==== 本文
そうした状況の中で、たまたま今年3月末でWebを移転させなければならない事態となり、幸いなことにボランティアの方によって、移転作業がこの度無事完了したという。十方山林道問題の今後の展開において、我がHomePage(AKIMASA.NET)も相互リンク等によって、ささやかながら貢献したいものと考えている。
思えば私が十方山林道へ足を踏み入れるきっかけをつくってくださったのが原哲之さんであった。2002年08月10日(土)のことである。妻と孫2人の計4人で小型サンショウウオ観察会に参加した。途中で雨が強くなり、会としてその時は渓畔林まで行くことはなかった。
日を改めて、原哲之さんやその他、その時々の主催者の方から、細見谷渓畔林の現地観察会、あるいはシンポジウム等に参加のお誘いをいただき、その結果をレポート形式でMyHomePageにまとめてきた。私のポケットにいくつもの貴重な思い出をつくってくれた原哲之さんのご冥福を心よりお祈り申し上げます。
内黒峠~十方山往復を予定していた。自宅から見る安芸小富士は、雨上がり後で、樹木の一本一本が分かろうかという程見通しがよい。作成済みのカシミール展望図を持ってでかける。十方山頂上からは同定できない位たくさんの山が見えることだろう。期待に胸が膨らむ。
ところが、内黒峠に近づくにしたがって、空はくもり、雨まで降ってきた。昨日からの天候の回復が少し遅れているようだ。雨の中を片道3時間縦走して、展望ゼロでは面白くない。十方山林道トレッキングに切り替え、出発点となる二軒小屋まで移動する。 原さんをしのびつつ、十方山林道を往復一人で歩いてみた。
========
* 作業指示 1 *
十方山林道についての本文によると、筆者が妻と孫2人とともに小型サンショウウオ観察会に参加したのは何年何月何日ですか。
* 作業指示 2 *
十方山林道を歩いた記録の続きを、最後の文の後から書き継いでください。
==== 抽出記録
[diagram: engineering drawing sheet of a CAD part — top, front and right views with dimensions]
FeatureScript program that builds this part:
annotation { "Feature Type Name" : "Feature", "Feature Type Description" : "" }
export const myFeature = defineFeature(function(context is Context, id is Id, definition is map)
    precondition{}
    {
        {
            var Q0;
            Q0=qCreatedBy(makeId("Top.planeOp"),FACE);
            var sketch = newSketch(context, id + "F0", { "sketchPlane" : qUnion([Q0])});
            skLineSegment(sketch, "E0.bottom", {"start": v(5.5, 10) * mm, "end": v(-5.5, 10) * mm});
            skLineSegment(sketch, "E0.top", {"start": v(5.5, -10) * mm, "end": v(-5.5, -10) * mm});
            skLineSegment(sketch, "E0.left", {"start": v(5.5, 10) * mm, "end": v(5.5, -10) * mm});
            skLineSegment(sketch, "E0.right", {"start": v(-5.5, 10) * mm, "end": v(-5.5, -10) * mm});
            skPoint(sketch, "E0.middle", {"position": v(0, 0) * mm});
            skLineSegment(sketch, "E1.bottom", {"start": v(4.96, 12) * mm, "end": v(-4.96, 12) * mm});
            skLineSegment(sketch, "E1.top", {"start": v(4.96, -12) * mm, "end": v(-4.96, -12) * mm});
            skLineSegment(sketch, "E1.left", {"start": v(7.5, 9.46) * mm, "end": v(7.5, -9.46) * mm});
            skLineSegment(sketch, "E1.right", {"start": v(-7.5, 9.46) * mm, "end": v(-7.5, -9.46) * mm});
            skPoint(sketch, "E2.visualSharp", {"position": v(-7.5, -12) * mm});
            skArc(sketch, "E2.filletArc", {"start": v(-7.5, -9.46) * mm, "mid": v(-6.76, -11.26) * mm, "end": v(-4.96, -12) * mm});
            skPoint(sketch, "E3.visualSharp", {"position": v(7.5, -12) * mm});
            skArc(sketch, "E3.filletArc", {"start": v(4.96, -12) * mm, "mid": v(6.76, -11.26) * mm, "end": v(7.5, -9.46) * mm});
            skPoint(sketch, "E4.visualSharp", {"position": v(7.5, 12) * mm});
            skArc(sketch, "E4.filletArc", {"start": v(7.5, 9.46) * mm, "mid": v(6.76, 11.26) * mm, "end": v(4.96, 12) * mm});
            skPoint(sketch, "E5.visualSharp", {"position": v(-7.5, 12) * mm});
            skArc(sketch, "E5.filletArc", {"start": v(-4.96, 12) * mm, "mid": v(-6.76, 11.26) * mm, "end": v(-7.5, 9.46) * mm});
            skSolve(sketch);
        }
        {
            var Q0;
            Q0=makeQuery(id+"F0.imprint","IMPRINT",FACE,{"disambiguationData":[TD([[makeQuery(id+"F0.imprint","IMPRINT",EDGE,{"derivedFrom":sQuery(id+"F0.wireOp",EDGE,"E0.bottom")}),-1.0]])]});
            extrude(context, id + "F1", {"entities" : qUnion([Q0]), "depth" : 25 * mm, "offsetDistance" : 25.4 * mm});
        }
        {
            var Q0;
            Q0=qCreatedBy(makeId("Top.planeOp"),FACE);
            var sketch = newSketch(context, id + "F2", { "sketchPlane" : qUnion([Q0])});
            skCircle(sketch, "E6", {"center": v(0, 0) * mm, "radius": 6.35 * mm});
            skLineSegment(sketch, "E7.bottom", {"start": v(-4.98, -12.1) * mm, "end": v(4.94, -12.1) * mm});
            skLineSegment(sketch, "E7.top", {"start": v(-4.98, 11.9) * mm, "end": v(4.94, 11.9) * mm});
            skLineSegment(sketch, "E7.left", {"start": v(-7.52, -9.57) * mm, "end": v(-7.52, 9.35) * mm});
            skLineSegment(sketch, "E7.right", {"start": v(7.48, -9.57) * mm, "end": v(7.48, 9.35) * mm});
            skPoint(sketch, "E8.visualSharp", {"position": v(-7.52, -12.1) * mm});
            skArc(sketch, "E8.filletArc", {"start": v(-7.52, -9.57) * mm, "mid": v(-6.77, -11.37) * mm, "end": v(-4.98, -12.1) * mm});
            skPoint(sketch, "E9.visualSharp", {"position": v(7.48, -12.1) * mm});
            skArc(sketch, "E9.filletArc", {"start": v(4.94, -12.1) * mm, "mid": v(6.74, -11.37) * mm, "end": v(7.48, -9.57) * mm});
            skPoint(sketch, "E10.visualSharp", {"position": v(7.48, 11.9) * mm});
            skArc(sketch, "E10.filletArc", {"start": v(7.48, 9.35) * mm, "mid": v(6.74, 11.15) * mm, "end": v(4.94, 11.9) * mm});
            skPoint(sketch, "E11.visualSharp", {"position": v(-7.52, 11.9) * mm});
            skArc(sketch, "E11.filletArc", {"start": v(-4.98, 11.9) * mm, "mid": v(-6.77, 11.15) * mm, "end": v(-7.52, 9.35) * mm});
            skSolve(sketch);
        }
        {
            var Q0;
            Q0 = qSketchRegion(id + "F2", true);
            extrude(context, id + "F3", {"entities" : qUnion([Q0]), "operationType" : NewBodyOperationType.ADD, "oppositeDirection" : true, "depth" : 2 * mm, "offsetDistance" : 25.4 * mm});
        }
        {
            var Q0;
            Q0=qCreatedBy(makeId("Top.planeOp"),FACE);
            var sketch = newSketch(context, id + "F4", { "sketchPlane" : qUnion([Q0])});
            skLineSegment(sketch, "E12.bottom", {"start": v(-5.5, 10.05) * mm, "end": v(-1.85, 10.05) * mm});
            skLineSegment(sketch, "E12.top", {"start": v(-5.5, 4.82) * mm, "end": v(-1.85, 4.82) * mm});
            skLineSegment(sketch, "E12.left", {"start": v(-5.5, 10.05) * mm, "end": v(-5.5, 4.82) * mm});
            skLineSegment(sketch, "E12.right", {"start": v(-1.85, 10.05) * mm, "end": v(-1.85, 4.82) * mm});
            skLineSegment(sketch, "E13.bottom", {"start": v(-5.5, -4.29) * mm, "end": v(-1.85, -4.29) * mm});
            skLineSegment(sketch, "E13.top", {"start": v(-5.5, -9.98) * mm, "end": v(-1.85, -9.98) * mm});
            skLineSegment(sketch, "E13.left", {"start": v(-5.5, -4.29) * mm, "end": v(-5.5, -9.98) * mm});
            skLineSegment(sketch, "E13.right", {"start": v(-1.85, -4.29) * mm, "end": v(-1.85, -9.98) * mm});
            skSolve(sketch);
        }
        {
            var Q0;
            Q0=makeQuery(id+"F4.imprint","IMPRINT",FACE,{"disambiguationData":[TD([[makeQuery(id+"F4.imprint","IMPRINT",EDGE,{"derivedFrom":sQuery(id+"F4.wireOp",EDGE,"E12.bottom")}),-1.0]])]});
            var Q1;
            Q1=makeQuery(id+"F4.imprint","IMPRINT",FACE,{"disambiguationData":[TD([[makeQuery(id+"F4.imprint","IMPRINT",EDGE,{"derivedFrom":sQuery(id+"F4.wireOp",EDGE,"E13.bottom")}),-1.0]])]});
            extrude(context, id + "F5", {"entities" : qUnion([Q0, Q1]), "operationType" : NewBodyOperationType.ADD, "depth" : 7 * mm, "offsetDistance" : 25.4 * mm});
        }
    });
========
* 解答例 1 *
2002年08月10日(土)です。

* 解答例 2 *
今日のコースタイム:
二軒小屋(42分)シシガ谷登山口(55分)下山橋(31分)ワサビ田(50分)祠
小計3時間03分(途中休憩5分を加える、昼食タイム26分は加えず)
祠(39分)ワサビ田(20分)下山橋(45分)シシガ谷登山口(25分)二軒小屋
小計2時間09分
総合計5時間30分(祠18分を加える、昼食タイム26分は加えず)
二軒小屋9:30-シシガ谷登山口10:12、10:17-水越峠10:24-下山橋11:12-定札11:32-定点観測地点11:43、12:09- 赤土谷標識12:27-祠12:59、13:17-定点観測地点13:56-定札14:05-下山橋14:16- 休憩(スギ数本あり)14:29、14:35-小型サンショウウオ観察橋14:46-水越峠14:54-恐羅漢山登山口14:59-シシガ谷登山口15:01-二軒小屋15:26
-帰りは歩きに徹しています(走ったわけではありません)-
内黒峠から二軒小屋へ下る途中で、ウワミズザクラが満開。"コップ洗いのブラシのような花穂"(山渓ハンディ図鑑3、P534)をたくさん付けている。隣の大トチノキに花はまだみられない。(2003年05月24日トチノキ満開)
今日のコース概略は、二軒小屋からシシガ谷登山口を経て水越峠まで登り、そこから祠手前までゆったりと下り、最後に祠まで少し登る。水越峠を越えてからは、細見谷川に沿っていく。したがって、行きは下り、帰りは登りが主となる。ただし、今日のコースタイムは、帰りでひたすら歩きに徹した分、行きよりも極端に早くなっている。
五里山~恐羅漢山の稜線から、何本もの支谷が細見谷川に向かって落ちている。その谷の多くが豊かな水量の沢となって、未舗装の十方山林道を乗り越え、あるいはその下をくぐって流れ込んでいる。十方山林道の上には今日も水溜りが延々と続き、そこにブナの花芽などが降り積もっている。
クロモジ、キブシが目に付く。オオカメノキの白い花が美しい。花序は両性花のまわりに装飾花がある。ただし、花序に柄があるかどうかなど、きちんと見ていない。 花の形がよく似ているヤブデマリにしては時期が早いと思うのだが(吉和冠山2004年06月12日ヤブデマリ満開)。下山橋でキケマン。
2004年秋の台風は、十方山林道にも大きなダメージを与えたようだ。何となく雰囲気が明るくなっているところがある。川岸や山側の大木が何本も根こそぎ倒されて、空間があいているのだ。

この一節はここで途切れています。